What you have to do: Return a copy of each line in the listing that includes the word "anchor".

Dataset records:

━━━━━━━━━━━━━━━━

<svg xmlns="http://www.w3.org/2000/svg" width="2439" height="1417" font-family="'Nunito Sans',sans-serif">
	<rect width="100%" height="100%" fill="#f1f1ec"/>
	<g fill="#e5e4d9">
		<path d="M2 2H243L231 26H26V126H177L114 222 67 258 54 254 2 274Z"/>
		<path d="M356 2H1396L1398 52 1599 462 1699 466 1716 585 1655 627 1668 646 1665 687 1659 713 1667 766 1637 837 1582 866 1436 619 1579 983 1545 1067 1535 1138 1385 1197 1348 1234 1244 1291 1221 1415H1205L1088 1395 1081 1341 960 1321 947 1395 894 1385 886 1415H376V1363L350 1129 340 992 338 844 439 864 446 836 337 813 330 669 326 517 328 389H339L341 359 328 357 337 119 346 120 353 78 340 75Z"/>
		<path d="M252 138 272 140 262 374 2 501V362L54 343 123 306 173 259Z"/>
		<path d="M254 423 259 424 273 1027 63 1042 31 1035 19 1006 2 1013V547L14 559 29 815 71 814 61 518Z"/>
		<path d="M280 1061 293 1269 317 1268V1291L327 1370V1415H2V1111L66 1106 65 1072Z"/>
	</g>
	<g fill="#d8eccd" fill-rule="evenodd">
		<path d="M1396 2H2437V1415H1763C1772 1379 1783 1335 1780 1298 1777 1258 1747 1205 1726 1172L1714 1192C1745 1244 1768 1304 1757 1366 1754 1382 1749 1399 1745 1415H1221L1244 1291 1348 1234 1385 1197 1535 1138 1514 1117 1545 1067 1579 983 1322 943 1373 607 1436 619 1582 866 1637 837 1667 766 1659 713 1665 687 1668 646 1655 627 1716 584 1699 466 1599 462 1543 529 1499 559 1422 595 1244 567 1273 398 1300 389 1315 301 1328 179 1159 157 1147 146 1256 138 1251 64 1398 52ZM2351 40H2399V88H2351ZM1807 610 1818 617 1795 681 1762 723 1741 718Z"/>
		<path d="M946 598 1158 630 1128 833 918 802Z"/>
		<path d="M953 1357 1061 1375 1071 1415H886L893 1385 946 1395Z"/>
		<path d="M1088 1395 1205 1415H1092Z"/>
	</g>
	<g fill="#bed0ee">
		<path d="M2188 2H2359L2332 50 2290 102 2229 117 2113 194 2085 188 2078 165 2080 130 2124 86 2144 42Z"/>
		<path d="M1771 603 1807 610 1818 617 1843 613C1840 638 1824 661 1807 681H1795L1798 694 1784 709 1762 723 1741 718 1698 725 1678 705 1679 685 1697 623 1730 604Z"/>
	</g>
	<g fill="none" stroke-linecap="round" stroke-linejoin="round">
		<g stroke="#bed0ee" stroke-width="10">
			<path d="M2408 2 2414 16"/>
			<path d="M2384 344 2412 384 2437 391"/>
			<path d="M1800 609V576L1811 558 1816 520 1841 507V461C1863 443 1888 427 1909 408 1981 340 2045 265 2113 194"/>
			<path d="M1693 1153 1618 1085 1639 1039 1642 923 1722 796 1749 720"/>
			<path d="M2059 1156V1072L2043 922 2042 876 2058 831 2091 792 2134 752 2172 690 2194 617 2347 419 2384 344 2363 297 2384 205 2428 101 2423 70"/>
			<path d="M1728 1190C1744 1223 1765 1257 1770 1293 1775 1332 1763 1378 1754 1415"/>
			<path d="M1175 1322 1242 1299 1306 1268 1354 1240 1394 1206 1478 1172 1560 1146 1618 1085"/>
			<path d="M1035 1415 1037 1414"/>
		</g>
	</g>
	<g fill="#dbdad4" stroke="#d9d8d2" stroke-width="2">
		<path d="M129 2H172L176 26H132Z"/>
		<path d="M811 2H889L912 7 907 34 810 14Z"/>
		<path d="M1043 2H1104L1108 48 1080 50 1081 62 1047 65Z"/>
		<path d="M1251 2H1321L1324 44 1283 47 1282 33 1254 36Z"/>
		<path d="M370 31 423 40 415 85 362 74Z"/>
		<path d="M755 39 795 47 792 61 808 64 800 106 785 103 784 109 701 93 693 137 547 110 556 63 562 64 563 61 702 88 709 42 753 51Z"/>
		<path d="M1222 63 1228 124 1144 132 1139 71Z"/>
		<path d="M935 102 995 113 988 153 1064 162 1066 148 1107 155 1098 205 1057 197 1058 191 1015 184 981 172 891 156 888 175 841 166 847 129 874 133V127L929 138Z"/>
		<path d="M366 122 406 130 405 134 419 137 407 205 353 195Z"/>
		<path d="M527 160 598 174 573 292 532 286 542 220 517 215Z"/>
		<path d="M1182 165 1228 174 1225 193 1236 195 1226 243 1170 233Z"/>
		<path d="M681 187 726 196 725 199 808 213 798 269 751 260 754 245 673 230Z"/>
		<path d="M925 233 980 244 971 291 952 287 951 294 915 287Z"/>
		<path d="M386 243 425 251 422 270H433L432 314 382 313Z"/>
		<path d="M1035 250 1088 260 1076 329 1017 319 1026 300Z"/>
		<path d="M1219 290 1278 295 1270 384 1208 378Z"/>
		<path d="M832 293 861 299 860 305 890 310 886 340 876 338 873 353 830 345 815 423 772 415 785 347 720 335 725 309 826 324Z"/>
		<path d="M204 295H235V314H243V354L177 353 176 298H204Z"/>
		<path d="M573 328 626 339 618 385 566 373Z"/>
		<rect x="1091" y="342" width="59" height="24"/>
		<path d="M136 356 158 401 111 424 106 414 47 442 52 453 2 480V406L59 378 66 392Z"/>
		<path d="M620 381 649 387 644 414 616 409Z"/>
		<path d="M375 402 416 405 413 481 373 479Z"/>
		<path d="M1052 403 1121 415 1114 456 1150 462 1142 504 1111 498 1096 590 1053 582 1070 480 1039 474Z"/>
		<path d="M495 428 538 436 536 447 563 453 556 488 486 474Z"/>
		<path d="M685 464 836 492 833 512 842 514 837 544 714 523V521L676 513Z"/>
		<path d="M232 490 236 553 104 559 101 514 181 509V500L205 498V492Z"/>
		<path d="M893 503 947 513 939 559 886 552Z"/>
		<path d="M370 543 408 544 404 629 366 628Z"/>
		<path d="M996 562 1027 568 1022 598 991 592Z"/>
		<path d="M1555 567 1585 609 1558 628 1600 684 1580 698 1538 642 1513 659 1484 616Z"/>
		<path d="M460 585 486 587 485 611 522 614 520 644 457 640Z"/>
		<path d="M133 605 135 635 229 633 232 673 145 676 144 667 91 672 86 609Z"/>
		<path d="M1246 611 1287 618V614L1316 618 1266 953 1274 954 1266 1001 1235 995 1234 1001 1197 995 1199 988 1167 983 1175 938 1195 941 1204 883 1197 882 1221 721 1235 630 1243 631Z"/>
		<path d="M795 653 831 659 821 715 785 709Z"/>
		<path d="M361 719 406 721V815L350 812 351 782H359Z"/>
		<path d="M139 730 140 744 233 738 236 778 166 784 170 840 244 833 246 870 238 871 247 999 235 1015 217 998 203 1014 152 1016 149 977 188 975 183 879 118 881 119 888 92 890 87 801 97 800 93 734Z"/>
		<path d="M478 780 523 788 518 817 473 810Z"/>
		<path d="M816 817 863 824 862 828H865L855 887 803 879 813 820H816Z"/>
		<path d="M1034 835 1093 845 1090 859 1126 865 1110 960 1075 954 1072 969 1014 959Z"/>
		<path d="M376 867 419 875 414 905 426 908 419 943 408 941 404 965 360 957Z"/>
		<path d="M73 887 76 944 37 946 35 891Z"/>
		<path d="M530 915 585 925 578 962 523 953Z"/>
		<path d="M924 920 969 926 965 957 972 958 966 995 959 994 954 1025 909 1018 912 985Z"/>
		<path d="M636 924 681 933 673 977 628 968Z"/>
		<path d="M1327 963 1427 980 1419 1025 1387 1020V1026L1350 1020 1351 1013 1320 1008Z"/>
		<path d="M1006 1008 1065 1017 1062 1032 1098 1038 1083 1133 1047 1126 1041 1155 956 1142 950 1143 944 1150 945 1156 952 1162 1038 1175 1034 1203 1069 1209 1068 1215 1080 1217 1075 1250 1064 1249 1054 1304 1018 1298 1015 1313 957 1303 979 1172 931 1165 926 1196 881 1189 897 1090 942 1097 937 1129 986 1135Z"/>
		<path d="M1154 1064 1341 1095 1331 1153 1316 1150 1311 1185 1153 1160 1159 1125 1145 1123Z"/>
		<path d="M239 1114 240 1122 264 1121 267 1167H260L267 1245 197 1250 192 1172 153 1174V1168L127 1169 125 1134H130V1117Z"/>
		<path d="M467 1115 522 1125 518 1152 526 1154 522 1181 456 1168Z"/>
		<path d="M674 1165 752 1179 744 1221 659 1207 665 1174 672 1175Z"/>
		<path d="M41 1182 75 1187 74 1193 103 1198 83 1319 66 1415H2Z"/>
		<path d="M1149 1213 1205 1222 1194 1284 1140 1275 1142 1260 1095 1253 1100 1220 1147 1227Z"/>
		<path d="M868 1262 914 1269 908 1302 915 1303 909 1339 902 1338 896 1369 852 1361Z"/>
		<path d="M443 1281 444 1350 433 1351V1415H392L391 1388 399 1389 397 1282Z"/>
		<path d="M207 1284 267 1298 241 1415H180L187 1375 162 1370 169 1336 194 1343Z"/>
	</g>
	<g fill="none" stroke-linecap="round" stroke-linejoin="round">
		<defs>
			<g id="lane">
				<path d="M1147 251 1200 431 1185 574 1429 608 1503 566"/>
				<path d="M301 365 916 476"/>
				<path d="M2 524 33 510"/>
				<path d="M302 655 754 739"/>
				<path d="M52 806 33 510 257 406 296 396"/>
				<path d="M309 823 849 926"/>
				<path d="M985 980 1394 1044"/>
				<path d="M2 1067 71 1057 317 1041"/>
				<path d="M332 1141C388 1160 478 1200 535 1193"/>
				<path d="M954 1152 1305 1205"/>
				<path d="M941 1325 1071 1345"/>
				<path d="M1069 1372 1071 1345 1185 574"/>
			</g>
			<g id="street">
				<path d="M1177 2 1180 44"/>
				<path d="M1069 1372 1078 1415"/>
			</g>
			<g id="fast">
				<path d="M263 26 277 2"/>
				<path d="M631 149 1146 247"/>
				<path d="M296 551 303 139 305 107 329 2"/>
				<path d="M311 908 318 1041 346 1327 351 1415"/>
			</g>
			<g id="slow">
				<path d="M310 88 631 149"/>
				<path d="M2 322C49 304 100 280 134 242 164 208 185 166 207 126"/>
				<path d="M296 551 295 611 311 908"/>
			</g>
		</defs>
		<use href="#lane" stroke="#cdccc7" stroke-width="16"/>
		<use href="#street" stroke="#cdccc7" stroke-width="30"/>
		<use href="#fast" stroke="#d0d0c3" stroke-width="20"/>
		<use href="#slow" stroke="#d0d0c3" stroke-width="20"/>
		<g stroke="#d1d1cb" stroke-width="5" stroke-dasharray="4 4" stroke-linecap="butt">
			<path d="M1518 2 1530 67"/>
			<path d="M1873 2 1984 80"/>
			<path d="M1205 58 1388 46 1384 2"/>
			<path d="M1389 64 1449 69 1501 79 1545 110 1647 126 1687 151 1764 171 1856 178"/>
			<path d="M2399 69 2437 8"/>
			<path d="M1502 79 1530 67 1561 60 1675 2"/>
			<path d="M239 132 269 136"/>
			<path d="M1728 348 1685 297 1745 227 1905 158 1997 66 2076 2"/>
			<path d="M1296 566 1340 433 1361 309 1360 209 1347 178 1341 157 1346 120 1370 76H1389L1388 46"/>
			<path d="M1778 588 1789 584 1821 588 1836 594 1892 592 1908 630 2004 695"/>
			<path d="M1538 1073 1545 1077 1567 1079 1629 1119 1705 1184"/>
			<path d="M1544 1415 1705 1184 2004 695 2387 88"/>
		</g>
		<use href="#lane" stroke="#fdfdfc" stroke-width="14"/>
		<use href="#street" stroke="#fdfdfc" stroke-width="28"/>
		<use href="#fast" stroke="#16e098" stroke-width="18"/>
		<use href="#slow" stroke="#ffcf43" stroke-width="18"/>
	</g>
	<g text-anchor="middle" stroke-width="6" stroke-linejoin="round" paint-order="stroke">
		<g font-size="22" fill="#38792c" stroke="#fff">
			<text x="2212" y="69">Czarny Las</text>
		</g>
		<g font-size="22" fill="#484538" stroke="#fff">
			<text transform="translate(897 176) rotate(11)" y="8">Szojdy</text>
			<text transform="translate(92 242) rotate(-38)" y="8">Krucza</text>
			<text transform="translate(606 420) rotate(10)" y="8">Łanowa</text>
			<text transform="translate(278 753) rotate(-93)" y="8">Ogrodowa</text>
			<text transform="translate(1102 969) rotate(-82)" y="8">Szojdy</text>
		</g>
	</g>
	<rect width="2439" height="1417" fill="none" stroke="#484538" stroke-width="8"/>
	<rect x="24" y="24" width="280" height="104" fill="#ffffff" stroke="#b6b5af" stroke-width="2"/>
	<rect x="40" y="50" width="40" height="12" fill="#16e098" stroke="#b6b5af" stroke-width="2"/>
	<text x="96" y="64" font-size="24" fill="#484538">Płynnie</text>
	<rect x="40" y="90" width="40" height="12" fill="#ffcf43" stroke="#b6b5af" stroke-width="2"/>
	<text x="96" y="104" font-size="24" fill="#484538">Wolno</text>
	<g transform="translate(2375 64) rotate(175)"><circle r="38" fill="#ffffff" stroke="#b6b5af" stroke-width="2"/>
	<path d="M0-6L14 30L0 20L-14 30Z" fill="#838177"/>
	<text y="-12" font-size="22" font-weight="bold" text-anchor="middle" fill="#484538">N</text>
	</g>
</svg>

━━━━━━━━━━━━━━━━

Result of this exercise:
	<g text-anchor="middle" stroke-width="6" stroke-linejoin="round" paint-order="stroke">
	<text y="-12" font-size="22" font-weight="bold" text-anchor="middle" fill="#484538">N</text>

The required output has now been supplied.